BİRİSİ tepede, diğeri dipte... Dipte olanın büyüktür, küçüktür bakmadan her maçtan puan alması lazım, özellikle de deplasmanda. Ama maç başlıyor, Ankaraspor, Fenerbahçe’yi olduğu gibi üzerine kabul ediyor.
Bu F.Bahçe takımının arka tarafını rahatsız etmezsen, kendi ceza alanı civarında oynamaya kalkarsan, yanarsın. Çünkü hepsinin top tekniği çok iyi, yaratıcı oyuncular. Tabii Türkiye şartlarında... Maç 2-0 olduktan sonra bile Ankaraspor oyun şeklini değiştirmedi. 45 dakika boyunca ne hücum ettiler, ne savunma yaptılar, arada kaldılar. İkinci yarı bu sefer Ankaraspor hücumu düşündü, F.Bahçe de laubali oynamaya başladı. Golü yediler ama şöyle bir silkindiler ve maç 4-1 oldu.

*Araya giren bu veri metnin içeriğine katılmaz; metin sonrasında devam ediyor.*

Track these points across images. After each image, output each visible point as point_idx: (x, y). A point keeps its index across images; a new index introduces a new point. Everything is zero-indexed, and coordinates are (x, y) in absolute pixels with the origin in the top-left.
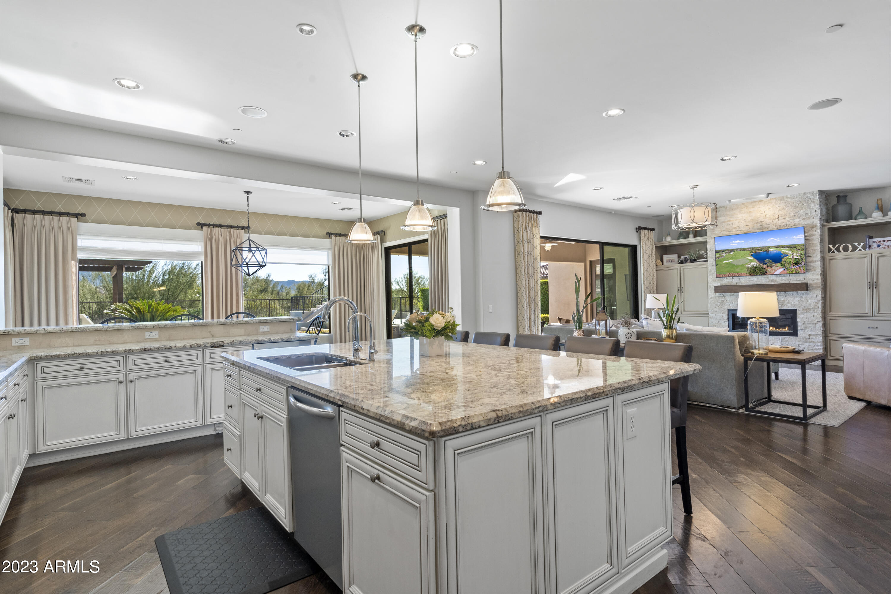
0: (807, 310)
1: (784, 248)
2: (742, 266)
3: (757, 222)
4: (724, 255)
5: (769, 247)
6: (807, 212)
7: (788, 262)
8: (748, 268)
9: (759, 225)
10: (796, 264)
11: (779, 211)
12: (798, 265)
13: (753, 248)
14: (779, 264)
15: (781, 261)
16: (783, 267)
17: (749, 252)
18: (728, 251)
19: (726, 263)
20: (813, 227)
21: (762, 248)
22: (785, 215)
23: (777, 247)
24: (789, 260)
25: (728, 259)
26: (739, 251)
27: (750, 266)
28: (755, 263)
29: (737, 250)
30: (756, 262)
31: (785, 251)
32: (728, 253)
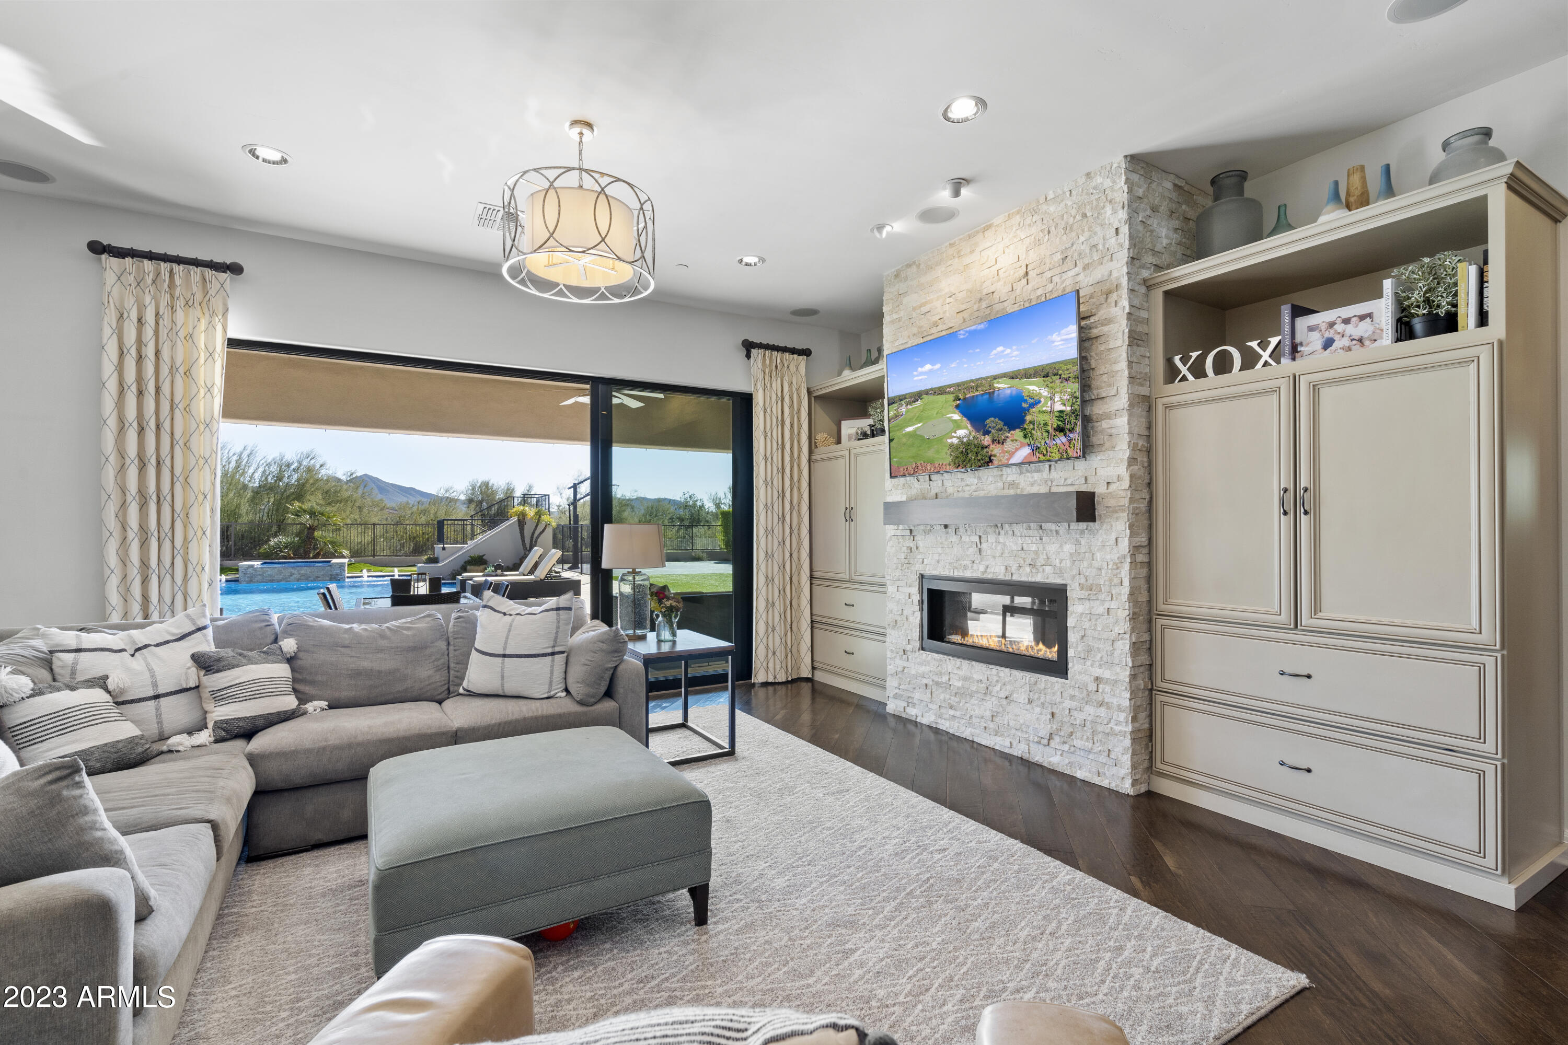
0: (1092, 589)
1: (1031, 376)
2: (940, 440)
3: (979, 296)
4: (903, 409)
5: (995, 378)
6: (1095, 240)
7: (1042, 423)
8: (952, 445)
9: (984, 305)
10: (1060, 430)
11: (1027, 251)
12: (1065, 435)
13: (958, 385)
14: (1017, 434)
15: (1023, 421)
16: (1027, 441)
17: (951, 397)
18: (911, 397)
19: (909, 433)
20: (1108, 293)
21: (976, 384)
22: (1042, 262)
23: (1013, 376)
24: (1042, 418)
25: (910, 422)
26: (931, 398)
27: (955, 441)
28: (964, 432)
29: (927, 392)
30: (966, 428)
31: (1031, 388)
32: (910, 404)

Futbol dikine oynanırsa, risk alınırsa güzel bir spor, göze hoş geliyor. F.Bahçe’nin attığı birinci golde Deivid topu sağ içe atabilirdi. Ama o risk aldı, araya soktu, gol oldu. Edu da Lugano da geriden topla çıkmaya bayılıyorlar. Kaptırdıkları zaman takımları için büyük tehlike oluyor ama hala bundan vazgeçmiyorlar. Dün gece sahada sadece Edu vardı, yine aynı şeyi yaptı. Sarı-lacivertliler, Inter’i de düşünüyorlardı ama Şampiyonlar Ligi gibi bir turnuvada üst düzey maçlar oynayınca, Türkiye Ligi onlara daha kolay gelmeye başladı. Hem fizik hem de psikolojik olarak. Tümer havaya giremedi, takıma uymuyor, daha fazla çalışması lazım.
Alex’e yakışmadı
Tribünler boştu. Acaba bilet fiyatları mı pahalı geliyor, yoksa Şampiyonlar Ligi maçları da araya girince Fenerbahçe seyircisi maçtan sıkılıyor veya daha iyisine mi gideyim diyor. Alex kendini fazla yıpratmadı, yormadı, ama 3 gol buldu. Çok iyi kumaş, mükemmel oyun görüşü var, topu iyi kullanıyor. Sahanın her tarafını adeta radar gibi görüyor. Peki, bu Alex’i Almanya, İngiltere veya İspanya Ligi’nde oynatabilir misiniz? Zaten oynasaydı gelmezdi.
Alex’e bir çift sözümüz daha var. Hem o hem de Carlos seyirciye de sempatik geliyorlar, rakibe de. Geçenlerde Carlos yardımcı hakeme su atarak ters iş yaptı. Dün gece de Alex top pozisyondan uzaklaşmışken yerde oturan Hürriyet’i tekmeledi, çiğnedi. Yakışmadı. Cüneyt Çakır görmesi gerekirken, göremedi veya görmedi. Hakemler sahaya görmek için çıkarlar. Özellikle disiplin konusunda. Ama çiğnenen Hürriyet isyan edince ona sarı kartını gösterdi. Peki o pozisyonda sarı kart alsaydı, ikinci sarı kartı alır mıydı veya kırmızı olur muydu? Cüneyt Çakır Avrupa’da da iddialı ama düdük çaldıktan sonra topu yerden alıp eve götüren futbolculara veya topa vuranlara hiçbir şey yapmıyor. Yurt dışında bunlara yaptırım uygulamazsa yanar.